Someone sent me this quote in an attempt to convince me that we should focus on vulnerabilities and not threats…I don’t think they are mutually exclusive, but here nor there…
Our data tells us that focusing on vulnerabilities is more effective in reducing risk than focusing on threats. In fact, of nine specific types of threats we examined in our survey, none proved to be statistically significantly related to increased risk, although many vulnerabilities were. The enterprise can do little at best to control threats, especially external ones, but it can do a lot to control vulnerabilities. Focusing on vulnerabilities reduces an enterprise’s tendency to react to what is apparently most urgent – such as the threat reported in yesterday’s newspaper – and helps the enterprise act instead to reduce vulnerabilities that might be exploited by any number of threats. No nation can control the level of the sea, but a nation can build dikes to reduce the vulnerabilities of its lands to high waters; no enterprise can control a sea of external hackers, but an enterprise can plug the holes in its network dike that hackers might otherwise exploit.

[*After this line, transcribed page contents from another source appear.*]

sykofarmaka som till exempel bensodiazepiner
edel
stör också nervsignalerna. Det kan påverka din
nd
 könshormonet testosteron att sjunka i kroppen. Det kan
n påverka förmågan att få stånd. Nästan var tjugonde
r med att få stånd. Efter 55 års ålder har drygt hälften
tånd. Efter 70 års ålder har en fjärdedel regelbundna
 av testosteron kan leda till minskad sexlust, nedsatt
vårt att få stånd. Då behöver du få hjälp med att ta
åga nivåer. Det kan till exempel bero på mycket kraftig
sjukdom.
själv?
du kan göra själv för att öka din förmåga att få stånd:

In short, vulnerabilities, not threats, are the root cause for high risk exposure, and it’s best to focus on the root cause.
– IT Risk: Turning Business Threats into Competitive Advantage by George Westerman, Richard Hunter, page 126
My response: If you live in the Ghetto, what contributes to your high risk exposure, your lack of steel doors and bullet proof glass or the shitty neighborhood you live in that is full of gangs, thugs, crack whores, and meth addicts?